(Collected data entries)
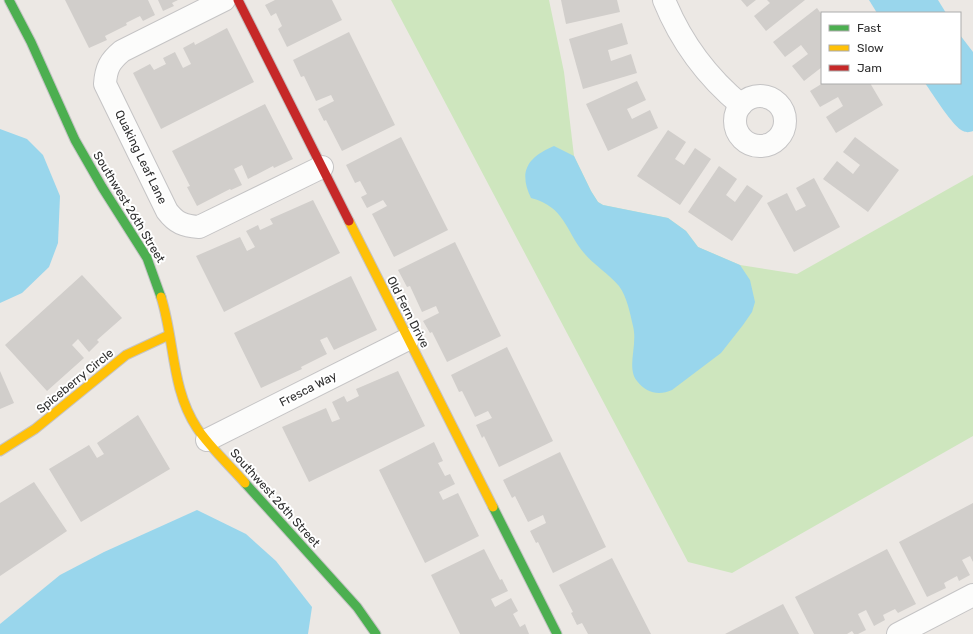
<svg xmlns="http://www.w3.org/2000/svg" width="973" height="634" font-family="Rubik,sans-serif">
<rect width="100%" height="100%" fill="#ece8e4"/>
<path fill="#cee6be" d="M391,0h158l15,72 10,84 17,35 7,11 5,3 65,13 18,13 12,16 42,18 57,9 176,-99v261l-241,137 -44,-11z"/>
<g fill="#99d6ec">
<path d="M869,0h69l8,13h-69z"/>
<path d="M960,35l13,17v79c-3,1 -6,2 -10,0 -9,-3 -31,-38 -38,-48h35z"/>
<path d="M0,129l27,10 16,16 17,41 -2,47 -9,24 -27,26 -22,10z"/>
<path d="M554,146l20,10 17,35 7,11 5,3 65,13 18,13 12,16 42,18 10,15 5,22 -3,10 -9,13 -22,28 -49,37c-13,6 -26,3 -35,-9 -11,-14 1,-35 -4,-55 -3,-13 -6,-29 -14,-40 -10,-12 -25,-21 -35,-33 -19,-23 -19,-46 -53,-55 -13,-27 -3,-41 23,-52z"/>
<path d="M197,510l49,24 30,27 36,46 -4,27h-308v-10l60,-49 44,-23z"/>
</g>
<g fill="#d1cecb">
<path d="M65,0h83l7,15 -12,6 -3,-5 -14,7 1,2 -22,11 2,4 -18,8z"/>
<path d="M158,0h20l-6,3 2,3 -11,5z"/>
<path d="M275,0h57l10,20 -55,27 -9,-18 4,-3 -6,-13 -5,3 -6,-11z"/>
<path d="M561,0h56l3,12 -54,12z"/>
<path d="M741,0h15l-9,7z"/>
<path d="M767,0h38l-39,31 -12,-15 16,-13z"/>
<path d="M817,8l5,7v52l-18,14 -12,-15 16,-12 -7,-9 -16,12 -12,-15z"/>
<path d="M622,23l6,21 -20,6 3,11 20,-7 6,19 -54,16 -14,-50z"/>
<path d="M227,28l27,54 -93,47 -28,-56 17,-9 4,6 12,-6 -3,-6 12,-6 8,16 8,-4 -8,-16 11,-6 1,3z"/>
<path d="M349,32l46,93 -53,26 -16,-31 -2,1 -6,-12 16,-8 -3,-6 -15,6 -12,-25 -3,1 -8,-17z"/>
<path d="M637,81l9,19 -19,9 5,10 18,-9 8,18 -50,23 -22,-47z"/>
<path d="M823,83h47l13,22 -47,28 -10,-16 17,-11 -5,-9 -18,10 -10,-16z"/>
<path d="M265,104l28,55 -19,9 -1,-2 -25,13 -6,-14 -8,4 8,16 -11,5 -1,-1 -33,17 -10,-19 3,-1 -18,-35z"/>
<path d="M668,130l18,12 -11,17 9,6 11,-17 16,11 -31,46 -43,-29z"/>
<path d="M401,137l47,93 -54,27 -22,-43 15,-8 -4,-6 -16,8 -6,-11 6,-3 -7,-13 -5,2 -9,-18z"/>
<path d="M855,137l44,33 -31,42 -45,-33 14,-18 16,13 7,-9 -17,-13z"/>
<path d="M719,166l18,13 -11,16 9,7 12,-17 16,11 -31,45 -44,-29z"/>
<path d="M814,178l26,49 -46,25 -27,-49 20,-10 9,18 10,-5 -10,-18z"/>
<path d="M313,200l27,53 -116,59 -28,-56 44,-19 7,14 8,-4 -9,-16 12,-6 2,5 13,-6 -3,-5z"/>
<path d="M455,242l46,94 -54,26 -15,-30 -2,1 -7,-12 16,-8 -3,-7 -14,6 -12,-26 -3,1 -9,-17z"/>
<path d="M82,275l40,43 -25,22 2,2 -10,10 -11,-13 -6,6 12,13 -37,33 -42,-46z"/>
<path d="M351,276l26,54 -43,20 -7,-13 -7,3 7,14 -26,13 1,2 -41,19 -27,-55z"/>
<path d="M507,347l46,94 -54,26 -15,-31 -2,2 -6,-13 16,-7 -4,-7 -13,6 -13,-26 -3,1 -8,-17z"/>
<path d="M0,371l14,32 -14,6z"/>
<path d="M398,371l27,55 -116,56 -27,-55 44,-19 6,14 8,-3 -8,-17 12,-6 3,6 12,-6 -3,-7z"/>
<path d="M138,415l32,54 -89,53 -32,-53 40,-24 8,13 7,-4 -7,-11z"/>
<path d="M434,442l9,19 -5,2 7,13 5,-2 5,10 -16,8 4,8 15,-7 21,43 -54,27 -46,-93z"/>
<path d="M560,452l46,95 -53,26 -15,-31 -2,1 -6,-12 16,-8 -3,-8 -15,7 -13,-26 -3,2 -9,-18z"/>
<path d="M34,482l33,49 -67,45v-73z"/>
<path d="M973,503v59l-3,-6 -8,4 8,15 -11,6 -2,-5 -13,7 2,5 -19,9 -28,-55z"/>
<path d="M484,549l16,31 2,-1 6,12 -17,8 4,8 16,-9 7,13 -5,3 7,13 5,-3 4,10h-69l-29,-59z"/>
<path d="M887,549l29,55 -18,9 -3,-4 -12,6 2,5 -11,6 -8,-16 -8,4 8,16 -8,4h-4l-2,-3 -5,3h-33l-19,-37z"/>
<path d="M612,558l39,76h-63l-6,-11 -5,2 -6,-12 2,-1 -14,-27z"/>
<path d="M783,604l16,30h-74z"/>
</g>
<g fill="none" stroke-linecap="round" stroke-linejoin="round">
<g stroke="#c5c4c5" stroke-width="24">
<g id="street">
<path d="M224,0l-102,51c-12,10 -16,17 -17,33l62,127c9,12 17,15 32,16l123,-60"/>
<path d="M664,0c17,42 42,76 77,105"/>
<circle cx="760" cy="121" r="25"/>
<path d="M207,440l201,-101"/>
<path d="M898,634l75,-39"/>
</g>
</g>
<g stroke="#c5c4c5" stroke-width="11">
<g id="fast">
<path d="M9,0l22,42 44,98 27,47 45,71 14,39"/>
<path d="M245,483l112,124 19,27"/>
<path d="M493,507l64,127"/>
</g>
</g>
<g stroke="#c5c4c5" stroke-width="11">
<g id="slow">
<path d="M349,221l144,286"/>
<path d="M161,297c14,44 10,92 36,131 11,17 34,39 48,55"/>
<path d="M0,451l35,-22 91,-74 43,-20"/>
</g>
</g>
<g stroke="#c5c4c5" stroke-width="11">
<path id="jam" d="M238,0l111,221"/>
</g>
<use href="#street" stroke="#fcfcfb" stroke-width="22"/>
<use href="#fast" stroke="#4caf50" stroke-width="9"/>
<use href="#slow" stroke="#ffc107" stroke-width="9"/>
<use href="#jam" stroke="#c62828" stroke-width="9"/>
</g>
<g text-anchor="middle" stroke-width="4" stroke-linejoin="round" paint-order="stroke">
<g font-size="12" fill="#2e2e2e" stroke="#fff">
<text transform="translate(141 157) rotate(64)" y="4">Quaking Leaf Lane</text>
<text transform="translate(129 207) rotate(59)" y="4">Southwest 26th Street</text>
<text transform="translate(408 312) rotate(63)" y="4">Old Fern Drive</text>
<text transform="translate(75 381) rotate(-39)" y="4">Spiceberry Circle</text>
<text transform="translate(308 389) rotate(-27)" y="4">Fresca Way</text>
<text transform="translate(275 498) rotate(48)" y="4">Southwest 26th Street</text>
</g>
</g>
<rect x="821" y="12" width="140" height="72" fill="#ffffff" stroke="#ababab"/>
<rect x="829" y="25" width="20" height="6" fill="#4caf50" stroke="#ababab"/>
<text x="857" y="32" font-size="12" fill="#2e2e2e">Fast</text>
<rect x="829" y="45" width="20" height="6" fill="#ffc107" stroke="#ababab"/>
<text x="857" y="52" font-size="12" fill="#2e2e2e">Slow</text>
<rect x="829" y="65" width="20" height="6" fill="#c62828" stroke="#ababab"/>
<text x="857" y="72" font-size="12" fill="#2e2e2e">Jam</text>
</svg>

Instructions for the task.
An exact copy of all the data above is required; omit any pictures.

Response.
<svg xmlns="http://www.w3.org/2000/svg" width="973" height="634" font-family="Rubik,sans-serif">
<rect width="100%" height="100%" fill="#ece8e4"/>
<path fill="#cee6be" d="M391,0h158l15,72 10,84 17,35 7,11 5,3 65,13 18,13 12,16 42,18 57,9 176,-99v261l-241,137 -44,-11z"/>
<g fill="#99d6ec">
<path d="M869,0h69l8,13h-69z"/>
<path d="M960,35l13,17v79c-3,1 -6,2 -10,0 -9,-3 -31,-38 -38,-48h35z"/>
<path d="M0,129l27,10 16,16 17,41 -2,47 -9,24 -27,26 -22,10z"/>
<path d="M554,146l20,10 17,35 7,11 5,3 65,13 18,13 12,16 42,18 10,15 5,22 -3,10 -9,13 -22,28 -49,37c-13,6 -26,3 -35,-9 -11,-14 1,-35 -4,-55 -3,-13 -6,-29 -14,-40 -10,-12 -25,-21 -35,-33 -19,-23 -19,-46 -53,-55 -13,-27 -3,-41 23,-52z"/>
<path d="M197,510l49,24 30,27 36,46 -4,27h-308v-10l60,-49 44,-23z"/>
</g>
<g fill="#d1cecb">
<path d="M65,0h83l7,15 -12,6 -3,-5 -14,7 1,2 -22,11 2,4 -18,8z"/>
<path d="M158,0h20l-6,3 2,3 -11,5z"/>
<path d="M275,0h57l10,20 -55,27 -9,-18 4,-3 -6,-13 -5,3 -6,-11z"/>
<path d="M561,0h56l3,12 -54,12z"/>
<path d="M741,0h15l-9,7z"/>
<path d="M767,0h38l-39,31 -12,-15 16,-13z"/>
<path d="M817,8l5,7v52l-18,14 -12,-15 16,-12 -7,-9 -16,12 -12,-15z"/>
<path d="M622,23l6,21 -20,6 3,11 20,-7 6,19 -54,16 -14,-50z"/>
<path d="M227,28l27,54 -93,47 -28,-56 17,-9 4,6 12,-6 -3,-6 12,-6 8,16 8,-4 -8,-16 11,-6 1,3z"/>
<path d="M349,32l46,93 -53,26 -16,-31 -2,1 -6,-12 16,-8 -3,-6 -15,6 -12,-25 -3,1 -8,-17z"/>
<path d="M637,81l9,19 -19,9 5,10 18,-9 8,18 -50,23 -22,-47z"/>
<path d="M823,83h47l13,22 -47,28 -10,-16 17,-11 -5,-9 -18,10 -10,-16z"/>
<path d="M265,104l28,55 -19,9 -1,-2 -25,13 -6,-14 -8,4 8,16 -11,5 -1,-1 -33,17 -10,-19 3,-1 -18,-35z"/>
<path d="M668,130l18,12 -11,17 9,6 11,-17 16,11 -31,46 -43,-29z"/>
<path d="M401,137l47,93 -54,27 -22,-43 15,-8 -4,-6 -16,8 -6,-11 6,-3 -7,-13 -5,2 -9,-18z"/>
<path d="M855,137l44,33 -31,42 -45,-33 14,-18 16,13 7,-9 -17,-13z"/>
<path d="M719,166l18,13 -11,16 9,7 12,-17 16,11 -31,45 -44,-29z"/>
<path d="M814,178l26,49 -46,25 -27,-49 20,-10 9,18 10,-5 -10,-18z"/>
<path d="M313,200l27,53 -116,59 -28,-56 44,-19 7,14 8,-4 -9,-16 12,-6 2,5 13,-6 -3,-5z"/>
<path d="M455,242l46,94 -54,26 -15,-30 -2,1 -7,-12 16,-8 -3,-7 -14,6 -12,-26 -3,1 -9,-17z"/>
<path d="M82,275l40,43 -25,22 2,2 -10,10 -11,-13 -6,6 12,13 -37,33 -42,-46z"/>
<path d="M351,276l26,54 -43,20 -7,-13 -7,3 7,14 -26,13 1,2 -41,19 -27,-55z"/>
<path d="M507,347l46,94 -54,26 -15,-31 -2,2 -6,-13 16,-7 -4,-7 -13,6 -13,-26 -3,1 -8,-17z"/>
<path d="M0,371l14,32 -14,6z"/>
<path d="M398,371l27,55 -116,56 -27,-55 44,-19 6,14 8,-3 -8,-17 12,-6 3,6 12,-6 -3,-7z"/>
<path d="M138,415l32,54 -89,53 -32,-53 40,-24 8,13 7,-4 -7,-11z"/>
<path d="M434,442l9,19 -5,2 7,13 5,-2 5,10 -16,8 4,8 15,-7 21,43 -54,27 -46,-93z"/>
<path d="M560,452l46,95 -53,26 -15,-31 -2,1 -6,-12 16,-8 -3,-8 -15,7 -13,-26 -3,2 -9,-18z"/>
<path d="M34,482l33,49 -67,45v-73z"/>
<path d="M973,503v59l-3,-6 -8,4 8,15 -11,6 -2,-5 -13,7 2,5 -19,9 -28,-55z"/>
<path d="M484,549l16,31 2,-1 6,12 -17,8 4,8 16,-9 7,13 -5,3 7,13 5,-3 4,10h-69l-29,-59z"/>
<path d="M887,549l29,55 -18,9 -3,-4 -12,6 2,5 -11,6 -8,-16 -8,4 8,16 -8,4h-4l-2,-3 -5,3h-33l-19,-37z"/>
<path d="M612,558l39,76h-63l-6,-11 -5,2 -6,-12 2,-1 -14,-27z"/>
<path d="M783,604l16,30h-74z"/>
</g>
<g fill="none" stroke-linecap="round" stroke-linejoin="round">
<g stroke="#c5c4c5" stroke-width="24">
<g id="street">
<path d="M224,0l-102,51c-12,10 -16,17 -17,33l62,127c9,12 17,15 32,16l123,-60"/>
<path d="M664,0c17,42 42,76 77,105"/>
<circle cx="760" cy="121" r="25"/>
<path d="M207,440l201,-101"/>
<path d="M898,634l75,-39"/>
</g>
</g>
<g stroke="#c5c4c5" stroke-width="11">
<g id="fast">
<path d="M9,0l22,42 44,98 27,47 45,71 14,39"/>
<path d="M245,483l112,124 19,27"/>
<path d="M493,507l64,127"/>
</g>
</g>
<g stroke="#c5c4c5" stroke-width="11">
<g id="slow">
<path d="M349,221l144,286"/>
<path d="M161,297c14,44 10,92 36,131 11,17 34,39 48,55"/>
<path d="M0,451l35,-22 91,-74 43,-20"/>
</g>
</g>
<g stroke="#c5c4c5" stroke-width="11">
<path id="jam" d="M238,0l111,221"/>
</g>
<use href="#street" stroke="#fcfcfb" stroke-width="22"/>
<use href="#fast" stroke="#4caf50" stroke-width="9"/>
<use href="#slow" stroke="#ffc107" stroke-width="9"/>
<use href="#jam" stroke="#c62828" stroke-width="9"/>
</g>
<g text-anchor="middle" stroke-width="4" stroke-linejoin="round" paint-order="stroke">
<g font-size="12" fill="#2e2e2e" stroke="#fff">
<text transform="translate(141 157) rotate(64)" y="4">Quaking Leaf Lane</text>
<text transform="translate(129 207) rotate(59)" y="4">Southwest 26th Street</text>
<text transform="translate(408 312) rotate(63)" y="4">Old Fern Drive</text>
<text transform="translate(75 381) rotate(-39)" y="4">Spiceberry Circle</text>
<text transform="translate(308 389) rotate(-27)" y="4">Fresca Way</text>
<text transform="translate(275 498) rotate(48)" y="4">Southwest 26th Street</text>
</g>
</g>
<rect x="821" y="12" width="140" height="72" fill="#ffffff" stroke="#ababab"/>
<rect x="829" y="25" width="20" height="6" fill="#4caf50" stroke="#ababab"/>
<text x="857" y="32" font-size="12" fill="#2e2e2e">Fast</text>
<rect x="829" y="45" width="20" height="6" fill="#ffc107" stroke="#ababab"/>
<text x="857" y="52" font-size="12" fill="#2e2e2e">Slow</text>
<rect x="829" y="65" width="20" height="6" fill="#c62828" stroke="#ababab"/>
<text x="857" y="72" font-size="12" fill="#2e2e2e">Jam</text>
</svg>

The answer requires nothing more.